■ **Task input**:

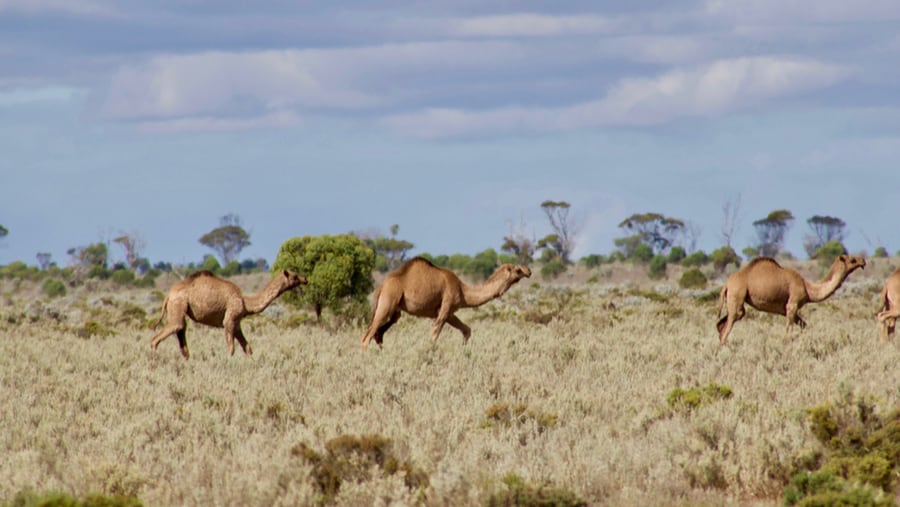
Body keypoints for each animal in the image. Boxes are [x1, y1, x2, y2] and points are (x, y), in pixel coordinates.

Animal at [149, 272, 308, 360]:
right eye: (294, 276)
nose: (305, 278)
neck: (245, 301)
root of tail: (168, 296)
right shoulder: (229, 319)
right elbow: (231, 348)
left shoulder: (237, 324)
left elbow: (248, 348)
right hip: (178, 305)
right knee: (156, 338)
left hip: (180, 309)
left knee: (182, 336)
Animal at [358, 256, 532, 352]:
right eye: (517, 270)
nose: (529, 270)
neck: (463, 290)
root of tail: (381, 287)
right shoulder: (446, 307)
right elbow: (434, 336)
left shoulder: (449, 312)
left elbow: (467, 330)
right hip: (388, 302)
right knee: (367, 336)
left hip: (395, 312)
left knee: (378, 334)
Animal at [716, 254, 864, 346]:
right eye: (852, 260)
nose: (863, 260)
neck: (808, 288)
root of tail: (726, 284)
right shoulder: (792, 304)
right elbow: (788, 331)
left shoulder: (786, 309)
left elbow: (804, 325)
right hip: (737, 294)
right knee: (727, 327)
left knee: (720, 325)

■ **Task instructions**: Only the lines from the one holding "root of tail: (381, 287)" through the end of the records should appear in the answer, each repeated exactly.

■ **Task response**:
root of tail: (381, 287)
right shoulder: (446, 307)
right elbow: (434, 336)
left shoulder: (449, 312)
left elbow: (467, 330)
right hip: (388, 302)
right knee: (367, 336)
left hip: (395, 312)
left knee: (378, 334)
Animal at [716, 254, 864, 346]:
right eye: (852, 260)
nose: (863, 260)
neck: (808, 288)
root of tail: (726, 284)
right shoulder: (792, 304)
right elbow: (788, 331)
left shoulder: (786, 309)
left elbow: (804, 325)
right hip: (737, 294)
right knee: (727, 327)
left knee: (720, 325)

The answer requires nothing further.